Even after the elaborate farce of nuclear disarmament agreements and non-proliferation treaties, the deadly arsenal that is at the disposal of the world powers represents a threat that is unimaginable, and on a scale that is incomparable with that of terrorism. There’s simply no comparison.

Yet, you have no spooks chasing the baddies threatening to wipe out the world with nukes, or plotting against each other’s military installations and WMDs, as was the case throughout the cold war. Clearly, as Samuel Huntington effectively argued, with the demise of the Soviet Union and communism, the only threat that matters to the West is that of Islam.

Another existential threat that remains largely ignored by the creative minds of Hollywood dream machine is that of global warming and how humanity is marching, eyes wide shut, to its extinction, thanks to the reckless abuse of natural resources by the industrialised world. The alarmingly fast-rising global temperatures and sea levels, melting polar ice and chaotic global weather patterns all point to the fact that our time is nearly up. Yet, none of these threats seem to matter to those tasked with the responsibility of saving the world.

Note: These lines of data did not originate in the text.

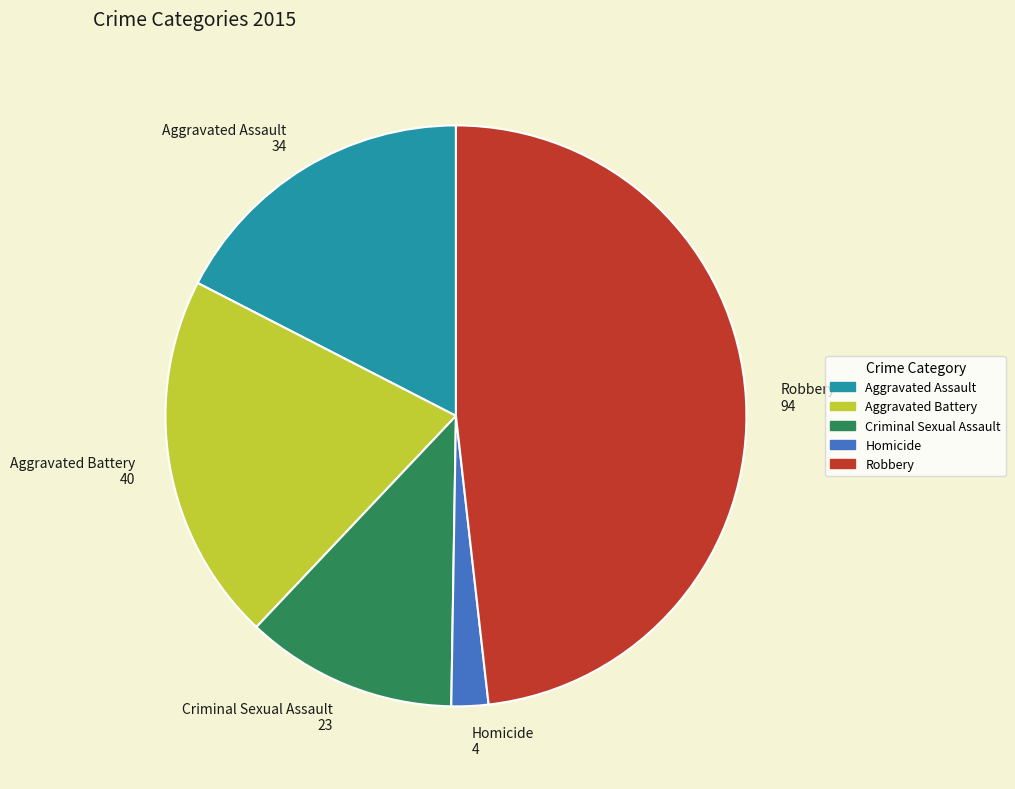

Is Aggravated Battery the majority of the pie?

No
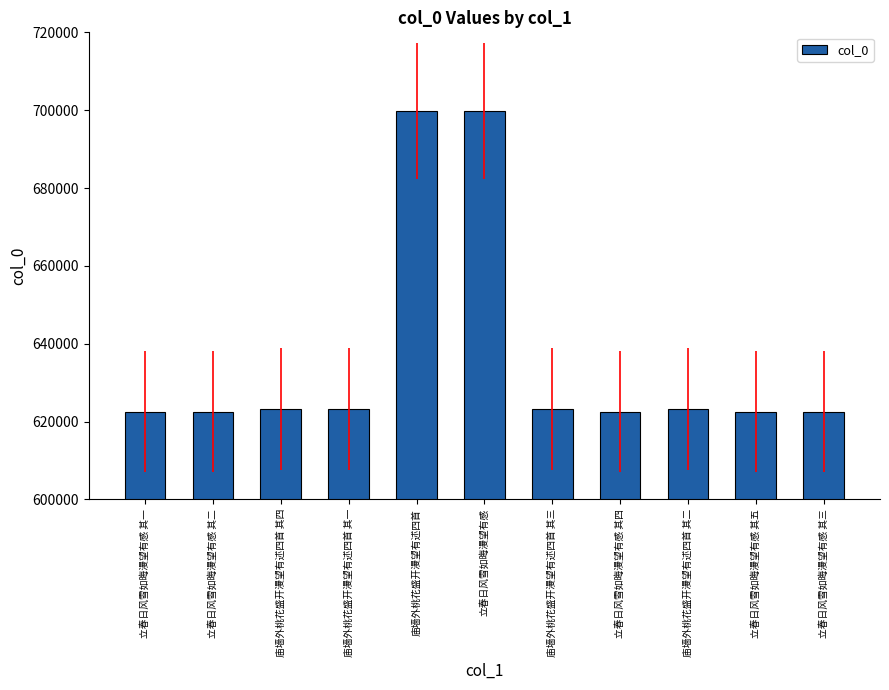

What is the difference between the second highest and second lowest values?

77258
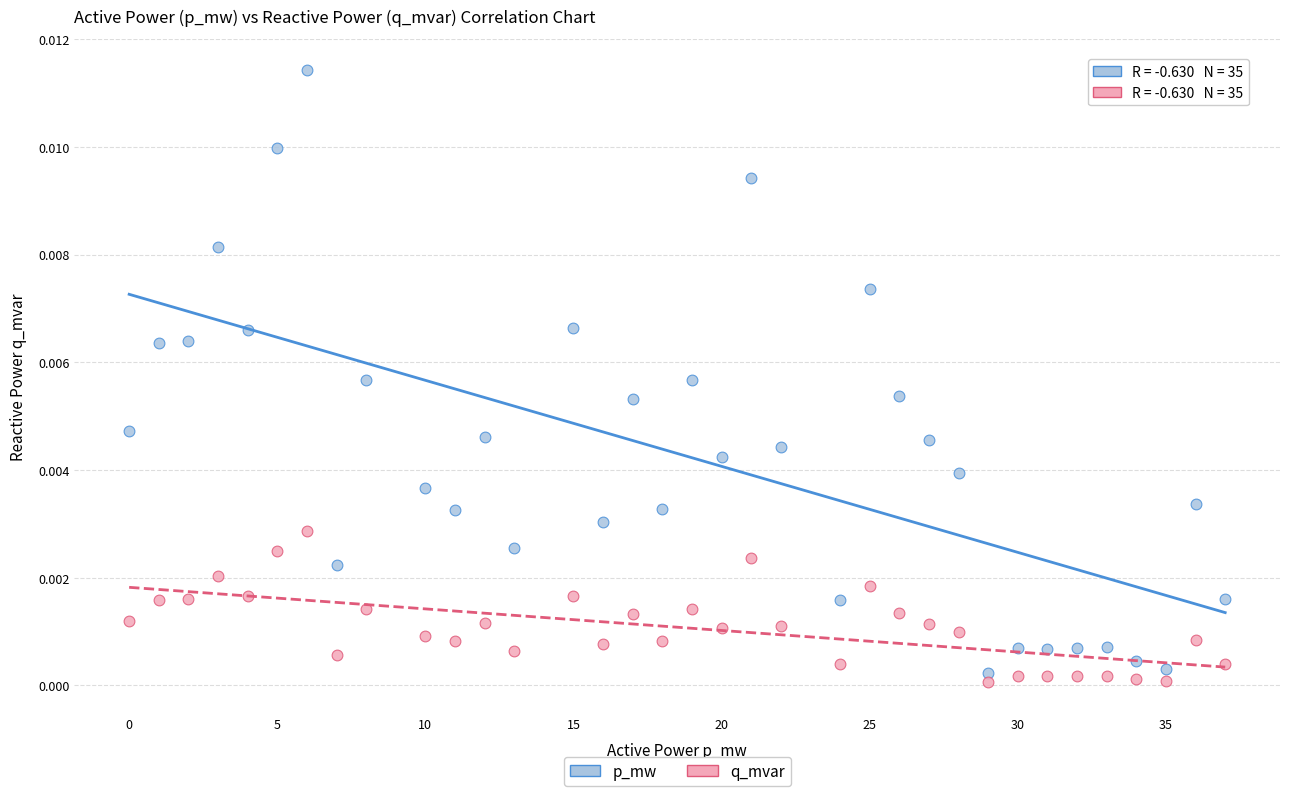

Which series has the widest spread of Y values?

p_mw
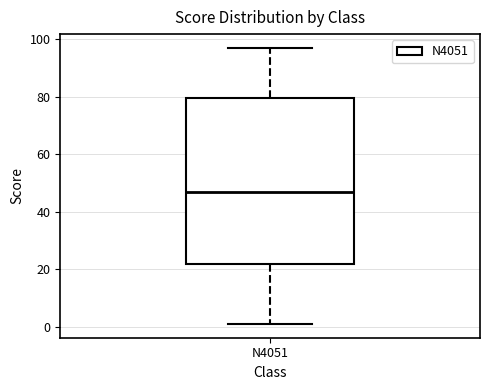

Where is the upper edge of the box for N4051 on the y-axis? The values are not printed on the chart, so give them approximately, as read against the axis.

80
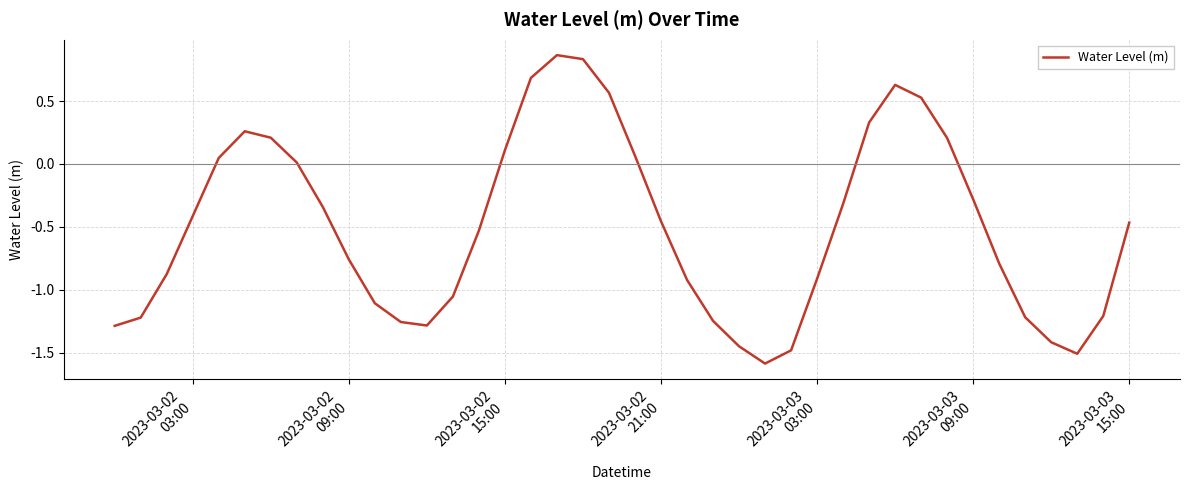

What is the minimum value shown in the chart?

-1.6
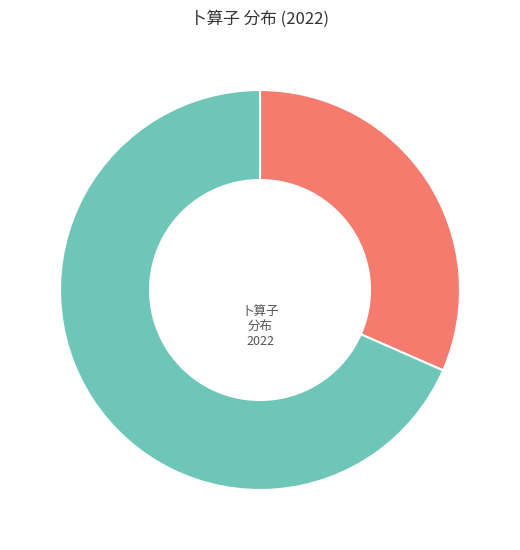

Is there any slice that represents more than half of the pie?

Yes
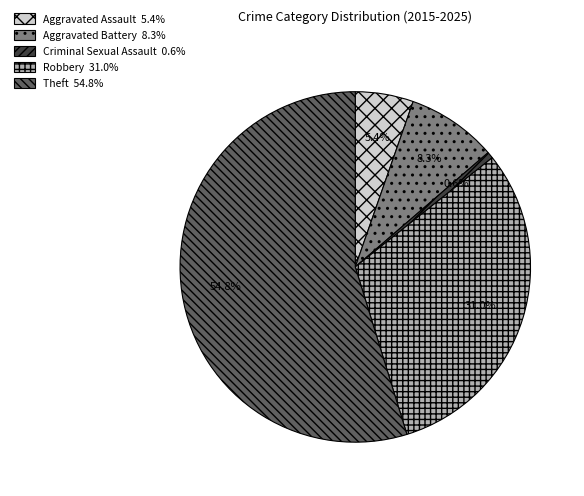

Which category has the biggest portion of the pie?

Theft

More importantly, all the havoc unleashed by the extremists is nothing compared to what the Western wars and ‘interventions’ have unleashed on the Middle East and the rest of the Muslim world. The Iraq invasion alone claimed more than a million lives, leaving behind a country that is still reeling from the shock and awe of ‘liberation’ and ‘human freedom’ gifted to it by Bush and company. Moreover, America’s grand, enduring obsession with Islamist terror notwithstanding, there has been no major terror attack on US soil since 9/11. Osama bin Laden’s Al-Qaeda has been nearly wiped out.

Indeed, if it’s any consolation, it is Muslim countries like Iraq, Syria, Yemen, Pakistan, Afghanistan and now, even Saudi Arabia and Turkey that have been bleeding at the hands of extremists on a daily basis. Yet, in the world of alternate reality spawned by thrillers like ‘24’, ‘Homeland’, ‘Quantico’ and their European and Indian versions, it is always the Muslims who are the aggressors and villains.

There is no attempt to balance their narrative and storytelling, either by trying to explore and explain the motives and causes of the radicalisation of their one-dimensional Muslim characters. Always fierce and fearsome with ridiculously long beards, they are more like caricatures, forever spewing venom and mouthing hateful inanities.

Following the glorious tradition of Hollywood, India’s Bollywood has also been churning out similar apocalyptic fare for some years now. In the Indian cinema’s case however, the imagined threat is more immediate and from across the border.

Of course, all good art is inspired by life. And it’s perhaps only natural that reel life is beginning to reflect real life. However, what if this so-called reality is dangerously twisted and distorted, perpetually demonising a particular faith and community? If Islamophobia has emerged as a serious problem in the West and elsewhere, a great deal of credit goes to dramas like ‘24’ and ‘Homeland’ and the ‘war on terror’, Hollywood style.

The history of caricaturing Arabs and Muslims is almost as old as Hollywood itself and this is no time to go into it. Right now, though, it’s as if there is a feeding frenzy, with just about everyone jumping in to fight the spectre of ‘Islamic terror’.

The question is, how do we check this wilful vilification of an entire community in the name of fighting terror? The victims themselves have done little so far to confront the trend, despite its visible, catastrophic consequences. There are 56 Muslim countries and there is no dearth of financial or human resources in the Muslim world either. Why, then, has this critical front been neglected for so long?

Today, battles of perceptions and hearts and minds are almost as critical as those fought on the battlefield. No individuals or groups can afford to remain mute spectators as they are portrayed as bloodthirsty fiends, week after week.